This paper reports a study on visual evaluation of colors under LED lighting operated by an energy-saving control strategy.
Digitally controlled LED systems can produce various qualities of light, adjustable to users' requirements. In this context, a
novel control concept inspired this research: strategic control of Red, Yellow, Green & Blue LEDs forming white light can
further increase energy efficiency. The resulting (more efficient) light, however, would have decreased "color rendering"
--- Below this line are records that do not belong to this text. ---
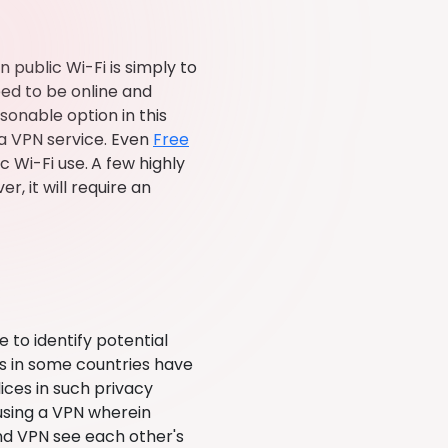
public Wi-Fi is simply to
eed to be online and
sonable option in this
 a VPN service. Even
Free
c Wi-Fi use.
A few highly
, it will require an
 to identify potential
SPs in some countries have
ces in such privacy
 using a VPN wherein
nd VPN see each other's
(ability of accurately reproduce colors). The notable point is that while reducing color rendering, color temperature and
light levels can stay constant and hence the appearance of the modified light could stay the same, and only the colors of
illuminated objects would change. But how spaces would be perceived under such light with changing color rendering is a
key question. This research investigated the hypothesis that a significant range of color distortions would be unnoticeable
under such dynamically controlled illumination, especially outside of users' main field of view. If successful, such control
technique could be implemented for unoccupied spaces that would not tolerated dimming, and minimize peak hours energy
waste, potentially enabling significant power reductions. Three incremental series of experiments were performed based
on subjective assessment of colors under changing color rendering. Tests were carried out for central and peripheral vision,
using laboratory booths (phase 1) and full scale architectural mockups (phase 2). Results confirmed the fundamental
hypothesis, showing that the majority of subjects did not detect the color changes in their periphery while the same color
changes were noticeable with direct observation.